A recent report from researchers at a variety of Canadian universities examines current trends in public surveillance systems. The research report, published by the Surveillance Camera Awareness Network (SCAN), looks into privacy concerns, overall installation trends for city projects, signage requirements, how CCTV technology has improved and the effectiveness of surveillance cameras.

The report starts with a look at the beginnings of public surveillance in Canada, going back to the early 1990s when the town of Sherbrooke, Quebec, became one of Canada's first cities to deploy a municipal surveillance system. The report continues by looking at government initiatives and surveillance program expansions across the nation.
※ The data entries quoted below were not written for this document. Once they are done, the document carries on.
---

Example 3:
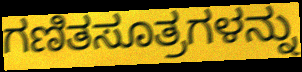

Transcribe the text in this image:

ಗಣಿತಸೂತ್ರಗಳನ್ನು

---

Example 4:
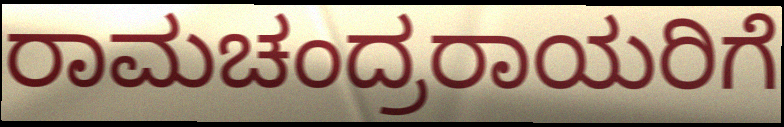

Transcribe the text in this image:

ರಾಮಚಂದ್ರರಾಯರಿಗೆ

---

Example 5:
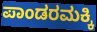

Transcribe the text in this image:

ಪಾಂಡರಮಕ್ಕಿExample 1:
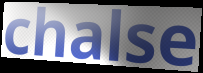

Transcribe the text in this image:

chalse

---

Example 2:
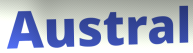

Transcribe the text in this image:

Austral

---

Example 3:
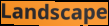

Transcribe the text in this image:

Landscape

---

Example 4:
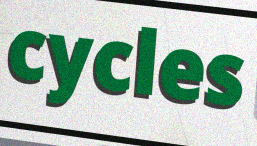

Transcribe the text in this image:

cycles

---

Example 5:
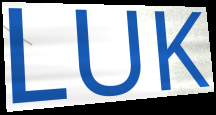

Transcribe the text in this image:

LUK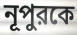
নূপুরকে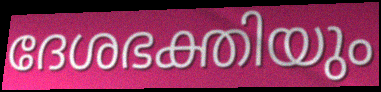
ദേശഭക്തിയുംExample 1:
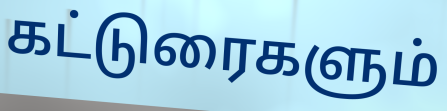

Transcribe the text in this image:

கட்டுரைகளும்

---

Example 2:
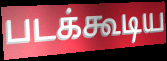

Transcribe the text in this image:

Also examined is private video surveillance operations (such as those systems installed by businesses on their own premises).
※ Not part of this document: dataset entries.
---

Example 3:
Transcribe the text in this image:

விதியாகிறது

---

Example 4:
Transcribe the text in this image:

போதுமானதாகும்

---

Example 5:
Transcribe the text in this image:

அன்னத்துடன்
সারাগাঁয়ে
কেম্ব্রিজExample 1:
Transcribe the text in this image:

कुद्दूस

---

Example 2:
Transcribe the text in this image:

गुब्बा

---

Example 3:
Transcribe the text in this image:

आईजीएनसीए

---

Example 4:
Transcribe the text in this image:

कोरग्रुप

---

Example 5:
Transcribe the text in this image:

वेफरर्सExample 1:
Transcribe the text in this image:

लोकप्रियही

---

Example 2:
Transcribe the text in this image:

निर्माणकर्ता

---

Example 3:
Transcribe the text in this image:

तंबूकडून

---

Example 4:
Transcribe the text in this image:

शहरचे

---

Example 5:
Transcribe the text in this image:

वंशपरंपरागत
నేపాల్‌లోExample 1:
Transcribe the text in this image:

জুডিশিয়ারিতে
One of the biggest topics of the research paper, "A Report on Camera Surveillance in Canada, Part One", is whether there are merits to employing surveillance. The researchers write:

"The common assumption that these cameras act as both a useful forensic instrument and as a deterrent to wrongdoers appears in the statement about Edmonton cameras from Jim Taylor. As we shall see in this report, however, both assumptions are difficult to back up empirically."
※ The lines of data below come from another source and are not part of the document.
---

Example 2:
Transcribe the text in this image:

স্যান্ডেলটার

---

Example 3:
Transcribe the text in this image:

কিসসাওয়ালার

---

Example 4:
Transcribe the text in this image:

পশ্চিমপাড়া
The discussion of this point continues with a look at the very few research initiatives completed in Canada that consider surveillance system effectiveness.

"Systematic evaluations of the ability of camera surveillance to deter crime in Canada in particular have been few in number. A 2003 study by Welsh and Farrington performed a meta-analysis on twenty-two CCTV evaluations in the UK and North America. They found that the overall reduction in crime averaged approximately 4%, and that in the five North American studies in particular, none demonstrated evidence of a reduction in crime. Welsh and Farrington concluded that while camera surveillance was effective in dealing with vehicle crimes and reducing crime in parking lots, on the whole it had no effect on prevention of violent crimes (Welsh and Farrington 2003; see also Armitage 2002)."

The report proposes the idea that if citizens are made more aware of camera systems, the levels of crime in those areas will drop. But, the researchers also write that " cameras reduced some open drug dealing, but instead of deterring dealers entirely, illegal activity seems simply to have shifted into areas that were not monitored as heavily, particularly residential areas."

As the report continues, it examines such issues as municipal policy considerations to be reviewed before investing in public surveillance, and the overall factors driving surveillance implementations.

The report is available as a free download from SurveillanceProject.org in PDF format.